Description of the task: Rewrite the records from their start through the line containing "Кована неръждаема стомана", changing "разследване" to "запитване" and keeping everything else the same.

### Supplied records ###

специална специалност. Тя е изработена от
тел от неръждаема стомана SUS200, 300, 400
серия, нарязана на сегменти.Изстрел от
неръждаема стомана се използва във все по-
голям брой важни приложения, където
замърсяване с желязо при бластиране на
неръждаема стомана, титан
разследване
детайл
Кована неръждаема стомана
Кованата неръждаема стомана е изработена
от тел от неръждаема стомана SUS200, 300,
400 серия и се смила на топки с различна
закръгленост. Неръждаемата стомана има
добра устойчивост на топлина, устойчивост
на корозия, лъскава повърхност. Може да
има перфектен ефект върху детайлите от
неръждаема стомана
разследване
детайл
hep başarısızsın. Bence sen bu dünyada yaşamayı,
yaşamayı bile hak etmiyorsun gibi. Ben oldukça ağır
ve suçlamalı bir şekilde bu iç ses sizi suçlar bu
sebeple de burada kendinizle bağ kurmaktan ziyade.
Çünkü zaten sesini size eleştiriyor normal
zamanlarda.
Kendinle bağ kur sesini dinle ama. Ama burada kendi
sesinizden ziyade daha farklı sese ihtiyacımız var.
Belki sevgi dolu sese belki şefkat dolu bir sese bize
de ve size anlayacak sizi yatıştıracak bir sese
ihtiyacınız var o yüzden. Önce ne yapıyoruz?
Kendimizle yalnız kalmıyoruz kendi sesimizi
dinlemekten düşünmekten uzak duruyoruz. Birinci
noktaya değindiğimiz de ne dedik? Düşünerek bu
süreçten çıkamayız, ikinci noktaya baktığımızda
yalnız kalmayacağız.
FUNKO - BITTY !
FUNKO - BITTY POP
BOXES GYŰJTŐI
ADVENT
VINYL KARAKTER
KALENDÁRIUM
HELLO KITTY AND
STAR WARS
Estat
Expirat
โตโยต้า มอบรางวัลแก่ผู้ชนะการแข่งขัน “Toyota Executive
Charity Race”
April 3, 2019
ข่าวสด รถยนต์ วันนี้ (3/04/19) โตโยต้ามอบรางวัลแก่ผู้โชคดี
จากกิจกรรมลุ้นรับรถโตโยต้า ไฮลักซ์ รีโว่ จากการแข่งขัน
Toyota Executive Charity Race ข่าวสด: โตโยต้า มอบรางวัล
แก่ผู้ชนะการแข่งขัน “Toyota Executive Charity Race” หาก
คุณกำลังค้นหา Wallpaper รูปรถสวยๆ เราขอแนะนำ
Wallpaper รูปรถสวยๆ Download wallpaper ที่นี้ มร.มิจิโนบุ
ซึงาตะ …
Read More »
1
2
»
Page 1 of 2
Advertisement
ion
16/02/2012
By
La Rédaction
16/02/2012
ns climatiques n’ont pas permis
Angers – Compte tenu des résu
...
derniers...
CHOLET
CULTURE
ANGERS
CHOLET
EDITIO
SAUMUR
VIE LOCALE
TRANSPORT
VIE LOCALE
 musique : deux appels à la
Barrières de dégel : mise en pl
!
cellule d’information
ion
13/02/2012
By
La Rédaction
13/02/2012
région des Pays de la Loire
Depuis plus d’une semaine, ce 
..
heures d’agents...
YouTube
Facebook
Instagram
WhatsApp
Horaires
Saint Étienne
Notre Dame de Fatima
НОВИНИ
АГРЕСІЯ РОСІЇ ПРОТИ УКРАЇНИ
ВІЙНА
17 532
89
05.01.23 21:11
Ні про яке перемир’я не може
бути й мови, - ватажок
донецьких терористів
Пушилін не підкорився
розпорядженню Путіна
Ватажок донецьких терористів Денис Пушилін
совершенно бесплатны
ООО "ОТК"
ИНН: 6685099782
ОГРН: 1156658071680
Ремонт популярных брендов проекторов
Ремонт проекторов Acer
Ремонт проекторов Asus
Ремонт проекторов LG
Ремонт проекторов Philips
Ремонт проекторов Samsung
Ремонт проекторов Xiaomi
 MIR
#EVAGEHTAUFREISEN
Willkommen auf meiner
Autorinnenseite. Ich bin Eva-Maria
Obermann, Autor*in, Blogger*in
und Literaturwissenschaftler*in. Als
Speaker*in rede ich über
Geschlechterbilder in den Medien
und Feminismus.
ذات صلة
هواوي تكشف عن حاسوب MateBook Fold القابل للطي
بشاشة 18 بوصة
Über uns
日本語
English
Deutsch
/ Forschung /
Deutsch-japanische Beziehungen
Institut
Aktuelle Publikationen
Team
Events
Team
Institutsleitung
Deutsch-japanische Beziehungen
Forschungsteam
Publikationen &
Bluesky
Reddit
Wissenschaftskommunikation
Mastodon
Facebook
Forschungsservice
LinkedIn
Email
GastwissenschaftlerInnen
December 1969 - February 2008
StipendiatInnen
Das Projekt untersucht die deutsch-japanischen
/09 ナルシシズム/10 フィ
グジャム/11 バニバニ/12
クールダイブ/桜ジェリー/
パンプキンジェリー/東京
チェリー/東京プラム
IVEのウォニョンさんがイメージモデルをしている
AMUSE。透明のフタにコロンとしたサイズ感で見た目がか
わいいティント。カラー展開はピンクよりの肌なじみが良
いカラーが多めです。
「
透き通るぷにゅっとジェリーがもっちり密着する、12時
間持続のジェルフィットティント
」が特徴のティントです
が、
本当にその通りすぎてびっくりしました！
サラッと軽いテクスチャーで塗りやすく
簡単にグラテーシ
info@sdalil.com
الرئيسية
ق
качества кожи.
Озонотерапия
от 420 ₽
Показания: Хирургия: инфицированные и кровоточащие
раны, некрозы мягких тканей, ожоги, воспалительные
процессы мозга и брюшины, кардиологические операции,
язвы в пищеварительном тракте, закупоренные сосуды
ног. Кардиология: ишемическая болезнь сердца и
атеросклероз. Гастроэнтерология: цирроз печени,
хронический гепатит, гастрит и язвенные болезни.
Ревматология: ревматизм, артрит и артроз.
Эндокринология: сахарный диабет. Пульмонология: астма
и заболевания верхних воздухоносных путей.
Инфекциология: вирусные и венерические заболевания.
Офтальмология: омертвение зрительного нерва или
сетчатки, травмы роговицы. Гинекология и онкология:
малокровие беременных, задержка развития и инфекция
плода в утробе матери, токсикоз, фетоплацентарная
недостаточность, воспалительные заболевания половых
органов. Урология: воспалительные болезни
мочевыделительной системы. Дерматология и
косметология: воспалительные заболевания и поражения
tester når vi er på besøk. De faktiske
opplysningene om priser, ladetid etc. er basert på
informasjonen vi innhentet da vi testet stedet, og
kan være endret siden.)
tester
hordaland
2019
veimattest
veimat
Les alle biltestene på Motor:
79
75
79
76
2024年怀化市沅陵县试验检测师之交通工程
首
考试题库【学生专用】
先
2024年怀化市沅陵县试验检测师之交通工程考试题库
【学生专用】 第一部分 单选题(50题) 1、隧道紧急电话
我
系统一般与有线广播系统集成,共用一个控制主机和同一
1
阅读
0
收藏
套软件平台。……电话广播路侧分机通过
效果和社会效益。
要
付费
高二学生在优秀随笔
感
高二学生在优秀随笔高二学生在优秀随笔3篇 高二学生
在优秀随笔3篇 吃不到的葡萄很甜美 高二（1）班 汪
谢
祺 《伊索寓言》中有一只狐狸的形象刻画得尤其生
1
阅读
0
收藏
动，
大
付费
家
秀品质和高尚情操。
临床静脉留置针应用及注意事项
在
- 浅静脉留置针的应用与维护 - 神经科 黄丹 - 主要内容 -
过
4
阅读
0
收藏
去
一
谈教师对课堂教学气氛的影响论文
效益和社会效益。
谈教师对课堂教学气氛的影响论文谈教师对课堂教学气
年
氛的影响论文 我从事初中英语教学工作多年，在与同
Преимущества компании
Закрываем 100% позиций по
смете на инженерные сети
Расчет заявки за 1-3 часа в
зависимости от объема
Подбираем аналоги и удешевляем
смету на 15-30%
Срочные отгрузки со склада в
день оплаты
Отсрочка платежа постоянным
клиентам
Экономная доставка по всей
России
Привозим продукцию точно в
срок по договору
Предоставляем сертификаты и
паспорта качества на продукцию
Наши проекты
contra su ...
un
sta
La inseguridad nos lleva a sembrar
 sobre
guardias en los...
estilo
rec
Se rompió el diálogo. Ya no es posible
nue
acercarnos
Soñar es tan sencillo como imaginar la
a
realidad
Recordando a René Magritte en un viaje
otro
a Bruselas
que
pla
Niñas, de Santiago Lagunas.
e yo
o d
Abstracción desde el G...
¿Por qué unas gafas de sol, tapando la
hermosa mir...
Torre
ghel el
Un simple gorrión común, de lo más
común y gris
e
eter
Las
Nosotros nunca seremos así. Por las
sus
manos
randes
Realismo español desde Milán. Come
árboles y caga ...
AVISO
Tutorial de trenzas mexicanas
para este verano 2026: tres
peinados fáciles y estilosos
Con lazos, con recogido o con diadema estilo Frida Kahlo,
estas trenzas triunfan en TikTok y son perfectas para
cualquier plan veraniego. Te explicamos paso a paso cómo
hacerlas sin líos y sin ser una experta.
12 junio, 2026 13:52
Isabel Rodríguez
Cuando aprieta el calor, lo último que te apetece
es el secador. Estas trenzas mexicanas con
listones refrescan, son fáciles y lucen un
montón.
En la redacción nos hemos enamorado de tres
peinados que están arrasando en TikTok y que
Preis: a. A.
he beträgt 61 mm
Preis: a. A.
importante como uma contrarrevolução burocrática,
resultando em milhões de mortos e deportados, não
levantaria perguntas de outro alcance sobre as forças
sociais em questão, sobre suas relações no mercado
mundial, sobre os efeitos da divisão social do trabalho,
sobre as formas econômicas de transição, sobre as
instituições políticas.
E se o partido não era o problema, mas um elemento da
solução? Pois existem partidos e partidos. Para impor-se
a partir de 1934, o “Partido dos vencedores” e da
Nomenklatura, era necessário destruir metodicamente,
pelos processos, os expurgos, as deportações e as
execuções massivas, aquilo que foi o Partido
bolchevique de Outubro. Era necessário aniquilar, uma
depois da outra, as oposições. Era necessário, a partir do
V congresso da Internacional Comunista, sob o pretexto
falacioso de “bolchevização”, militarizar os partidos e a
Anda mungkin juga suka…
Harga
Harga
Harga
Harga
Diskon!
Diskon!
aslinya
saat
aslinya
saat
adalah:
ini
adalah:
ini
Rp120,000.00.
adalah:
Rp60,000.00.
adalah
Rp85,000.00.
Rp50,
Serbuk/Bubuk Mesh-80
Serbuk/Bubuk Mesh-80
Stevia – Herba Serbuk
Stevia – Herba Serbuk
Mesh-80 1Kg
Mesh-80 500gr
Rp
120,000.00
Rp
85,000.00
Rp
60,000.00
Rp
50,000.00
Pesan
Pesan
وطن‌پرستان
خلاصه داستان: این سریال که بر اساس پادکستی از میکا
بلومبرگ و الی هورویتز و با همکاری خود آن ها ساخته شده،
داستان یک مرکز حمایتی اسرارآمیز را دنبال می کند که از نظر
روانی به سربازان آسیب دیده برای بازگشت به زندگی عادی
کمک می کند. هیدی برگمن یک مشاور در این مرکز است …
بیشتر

###

Expected answer:
специална специалност. Тя е изработена от
тел от неръждаема стомана SUS200, 300, 400
серия, нарязана на сегменти.Изстрел от
неръждаема стомана се използва във все по-
голям брой важни приложения, където
замърсяване с желязо при бластиране на
неръждаема стомана, титан
запитване
детайл
Кована неръждаема стомана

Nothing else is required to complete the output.